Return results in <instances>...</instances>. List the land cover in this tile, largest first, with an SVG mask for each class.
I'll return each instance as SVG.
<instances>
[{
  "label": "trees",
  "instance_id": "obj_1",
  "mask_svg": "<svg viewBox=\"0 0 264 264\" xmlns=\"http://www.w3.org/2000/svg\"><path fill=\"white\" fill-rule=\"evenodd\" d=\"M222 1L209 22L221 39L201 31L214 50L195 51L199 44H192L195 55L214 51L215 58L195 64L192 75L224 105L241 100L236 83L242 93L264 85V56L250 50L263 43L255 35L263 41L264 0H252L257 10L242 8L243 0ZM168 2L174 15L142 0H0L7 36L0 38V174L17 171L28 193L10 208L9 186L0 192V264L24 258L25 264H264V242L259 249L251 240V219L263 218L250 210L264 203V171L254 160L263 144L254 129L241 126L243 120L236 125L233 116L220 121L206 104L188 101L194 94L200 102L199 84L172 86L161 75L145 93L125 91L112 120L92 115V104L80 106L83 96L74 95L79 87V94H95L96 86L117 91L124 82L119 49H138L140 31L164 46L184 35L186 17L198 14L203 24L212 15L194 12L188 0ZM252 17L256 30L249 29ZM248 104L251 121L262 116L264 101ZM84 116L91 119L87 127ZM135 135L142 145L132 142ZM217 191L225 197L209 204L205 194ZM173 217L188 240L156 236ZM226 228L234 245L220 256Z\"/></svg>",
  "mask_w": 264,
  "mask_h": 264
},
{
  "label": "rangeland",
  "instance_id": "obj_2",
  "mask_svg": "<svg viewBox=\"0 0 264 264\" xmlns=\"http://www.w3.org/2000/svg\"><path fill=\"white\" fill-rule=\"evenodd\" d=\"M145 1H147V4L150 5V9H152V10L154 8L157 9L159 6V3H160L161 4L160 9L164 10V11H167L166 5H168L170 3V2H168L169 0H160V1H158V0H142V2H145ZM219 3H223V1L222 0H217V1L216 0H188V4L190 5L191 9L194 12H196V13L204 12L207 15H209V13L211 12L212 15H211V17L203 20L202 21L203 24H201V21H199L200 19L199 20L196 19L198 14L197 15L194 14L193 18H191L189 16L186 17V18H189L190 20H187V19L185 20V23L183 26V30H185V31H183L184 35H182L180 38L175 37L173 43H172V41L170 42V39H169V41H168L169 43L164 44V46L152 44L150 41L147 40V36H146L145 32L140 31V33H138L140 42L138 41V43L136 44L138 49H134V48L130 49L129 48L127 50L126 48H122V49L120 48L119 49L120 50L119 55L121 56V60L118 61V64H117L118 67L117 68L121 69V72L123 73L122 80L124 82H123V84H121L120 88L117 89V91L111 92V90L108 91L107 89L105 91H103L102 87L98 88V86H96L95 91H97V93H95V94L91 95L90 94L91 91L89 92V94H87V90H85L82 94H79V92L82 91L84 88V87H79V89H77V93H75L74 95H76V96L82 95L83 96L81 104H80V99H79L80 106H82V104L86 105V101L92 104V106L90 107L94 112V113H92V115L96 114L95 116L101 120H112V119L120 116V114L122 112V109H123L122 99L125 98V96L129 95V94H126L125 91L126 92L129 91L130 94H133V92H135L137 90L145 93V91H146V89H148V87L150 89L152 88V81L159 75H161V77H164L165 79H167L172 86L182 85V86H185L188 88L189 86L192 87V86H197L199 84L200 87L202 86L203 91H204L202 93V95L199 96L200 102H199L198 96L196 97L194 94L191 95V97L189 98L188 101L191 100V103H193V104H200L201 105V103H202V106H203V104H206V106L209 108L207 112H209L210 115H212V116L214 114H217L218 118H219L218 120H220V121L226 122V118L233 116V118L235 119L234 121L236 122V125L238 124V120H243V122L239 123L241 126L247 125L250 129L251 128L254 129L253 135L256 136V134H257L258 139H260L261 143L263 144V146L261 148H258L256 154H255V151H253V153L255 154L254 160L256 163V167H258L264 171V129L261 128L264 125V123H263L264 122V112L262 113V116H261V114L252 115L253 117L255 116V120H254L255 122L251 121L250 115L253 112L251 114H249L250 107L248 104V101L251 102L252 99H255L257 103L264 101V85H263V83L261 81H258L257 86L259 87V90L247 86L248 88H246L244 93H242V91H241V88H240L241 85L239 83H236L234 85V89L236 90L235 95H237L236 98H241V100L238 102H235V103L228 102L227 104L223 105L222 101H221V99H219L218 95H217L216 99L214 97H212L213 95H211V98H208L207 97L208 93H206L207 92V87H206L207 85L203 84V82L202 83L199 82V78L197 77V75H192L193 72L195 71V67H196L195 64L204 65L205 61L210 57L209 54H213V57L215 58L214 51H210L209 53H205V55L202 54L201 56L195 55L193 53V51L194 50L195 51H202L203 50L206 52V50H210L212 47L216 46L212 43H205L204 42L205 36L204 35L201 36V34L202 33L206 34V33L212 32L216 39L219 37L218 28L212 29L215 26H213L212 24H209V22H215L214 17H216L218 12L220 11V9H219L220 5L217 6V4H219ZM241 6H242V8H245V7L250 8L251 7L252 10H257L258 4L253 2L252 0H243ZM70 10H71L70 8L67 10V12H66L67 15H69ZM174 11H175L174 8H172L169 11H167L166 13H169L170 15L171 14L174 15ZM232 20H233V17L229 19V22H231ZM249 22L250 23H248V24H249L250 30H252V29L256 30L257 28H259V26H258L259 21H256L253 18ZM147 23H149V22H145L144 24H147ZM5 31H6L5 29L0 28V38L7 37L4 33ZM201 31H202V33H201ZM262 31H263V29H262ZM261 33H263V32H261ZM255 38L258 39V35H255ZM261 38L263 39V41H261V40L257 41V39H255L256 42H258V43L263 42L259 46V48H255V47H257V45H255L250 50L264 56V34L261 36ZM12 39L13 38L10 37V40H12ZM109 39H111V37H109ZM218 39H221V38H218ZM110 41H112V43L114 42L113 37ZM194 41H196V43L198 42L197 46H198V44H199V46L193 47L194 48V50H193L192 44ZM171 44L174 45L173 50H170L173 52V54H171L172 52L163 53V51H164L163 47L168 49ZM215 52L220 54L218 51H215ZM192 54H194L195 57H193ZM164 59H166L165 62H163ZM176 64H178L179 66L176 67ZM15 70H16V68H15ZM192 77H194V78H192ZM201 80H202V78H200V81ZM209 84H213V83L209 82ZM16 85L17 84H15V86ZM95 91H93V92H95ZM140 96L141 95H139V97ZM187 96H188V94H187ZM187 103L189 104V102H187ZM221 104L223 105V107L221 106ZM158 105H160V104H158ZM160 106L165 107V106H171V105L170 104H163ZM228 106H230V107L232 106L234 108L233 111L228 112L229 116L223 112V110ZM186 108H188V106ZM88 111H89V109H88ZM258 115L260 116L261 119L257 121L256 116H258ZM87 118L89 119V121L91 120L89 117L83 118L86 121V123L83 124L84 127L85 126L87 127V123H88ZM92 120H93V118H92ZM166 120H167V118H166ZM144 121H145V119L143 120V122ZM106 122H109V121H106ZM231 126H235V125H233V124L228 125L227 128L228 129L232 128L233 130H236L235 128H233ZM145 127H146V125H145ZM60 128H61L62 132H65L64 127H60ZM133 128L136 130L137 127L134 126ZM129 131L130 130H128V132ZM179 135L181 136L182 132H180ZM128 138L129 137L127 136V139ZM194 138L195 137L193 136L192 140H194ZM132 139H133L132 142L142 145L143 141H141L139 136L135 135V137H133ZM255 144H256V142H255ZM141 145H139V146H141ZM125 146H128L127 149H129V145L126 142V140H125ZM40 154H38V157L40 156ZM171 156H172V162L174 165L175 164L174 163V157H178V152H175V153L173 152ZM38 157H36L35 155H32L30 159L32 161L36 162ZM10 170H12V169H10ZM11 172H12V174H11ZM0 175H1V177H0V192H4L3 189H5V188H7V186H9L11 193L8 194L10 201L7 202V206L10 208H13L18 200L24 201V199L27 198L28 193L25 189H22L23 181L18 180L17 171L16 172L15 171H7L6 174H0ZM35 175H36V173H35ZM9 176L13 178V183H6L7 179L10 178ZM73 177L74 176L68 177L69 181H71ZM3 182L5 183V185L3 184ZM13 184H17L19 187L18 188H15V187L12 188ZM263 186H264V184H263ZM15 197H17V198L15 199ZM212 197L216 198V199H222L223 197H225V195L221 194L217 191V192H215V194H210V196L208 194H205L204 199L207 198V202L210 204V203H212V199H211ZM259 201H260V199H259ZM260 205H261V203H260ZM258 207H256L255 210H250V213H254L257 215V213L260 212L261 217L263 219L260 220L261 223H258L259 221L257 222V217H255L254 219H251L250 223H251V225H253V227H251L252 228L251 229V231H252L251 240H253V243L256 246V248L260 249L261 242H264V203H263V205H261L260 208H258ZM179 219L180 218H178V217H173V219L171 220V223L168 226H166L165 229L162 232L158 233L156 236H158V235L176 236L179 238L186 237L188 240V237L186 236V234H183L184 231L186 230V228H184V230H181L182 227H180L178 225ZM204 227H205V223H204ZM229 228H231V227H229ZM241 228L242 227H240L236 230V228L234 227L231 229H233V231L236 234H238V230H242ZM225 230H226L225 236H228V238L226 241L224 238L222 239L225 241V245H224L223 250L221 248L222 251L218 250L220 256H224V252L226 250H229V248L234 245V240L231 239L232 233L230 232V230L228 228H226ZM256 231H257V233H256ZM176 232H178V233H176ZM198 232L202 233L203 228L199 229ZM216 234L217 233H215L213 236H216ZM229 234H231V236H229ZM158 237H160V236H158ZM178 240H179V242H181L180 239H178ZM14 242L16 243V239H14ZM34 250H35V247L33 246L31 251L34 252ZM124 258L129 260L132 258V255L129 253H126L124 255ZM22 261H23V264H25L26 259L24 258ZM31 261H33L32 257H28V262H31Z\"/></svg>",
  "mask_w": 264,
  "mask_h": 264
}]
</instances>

---

:: Directions for this task ::
Count the lines in the rows above that contain the word "each". Give only the number.

:: Completed task ::
2